- Prompt -
Reproduce the entries below with every instance of "chart" swapped for "graph", leaving all other wording untouched.

- Provided records -
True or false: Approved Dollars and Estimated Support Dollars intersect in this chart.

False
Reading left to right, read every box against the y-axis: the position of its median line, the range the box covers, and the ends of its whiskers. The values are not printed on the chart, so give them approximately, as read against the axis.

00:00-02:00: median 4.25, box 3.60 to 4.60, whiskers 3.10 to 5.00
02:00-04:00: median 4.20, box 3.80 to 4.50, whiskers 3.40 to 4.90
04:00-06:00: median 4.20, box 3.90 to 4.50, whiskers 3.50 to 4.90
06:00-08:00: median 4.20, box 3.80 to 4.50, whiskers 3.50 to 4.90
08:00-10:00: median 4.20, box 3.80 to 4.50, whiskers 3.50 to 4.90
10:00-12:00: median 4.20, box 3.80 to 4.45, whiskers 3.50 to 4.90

- Task solution -
True or false: Approved Dollars and Estimated Support Dollars intersect in this graph.

False
Reading left to right, read every box against the y-axis: the position of its median line, the range the box covers, and the ends of its whiskers. The values are not printed on the graph, so give them approximately, as read against the axis.

00:00-02:00: median 4.25, box 3.60 to 4.60, whiskers 3.10 to 5.00
02:00-04:00: median 4.20, box 3.80 to 4.50, whiskers 3.40 to 4.90
04:00-06:00: median 4.20, box 3.90 to 4.50, whiskers 3.50 to 4.90
06:00-08:00: median 4.20, box 3.80 to 4.50, whiskers 3.50 to 4.90
08:00-10:00: median 4.20, box 3.80 to 4.50, whiskers 3.50 to 4.90
10:00-12:00: median 4.20, box 3.80 to 4.45, whiskers 3.50 to 4.90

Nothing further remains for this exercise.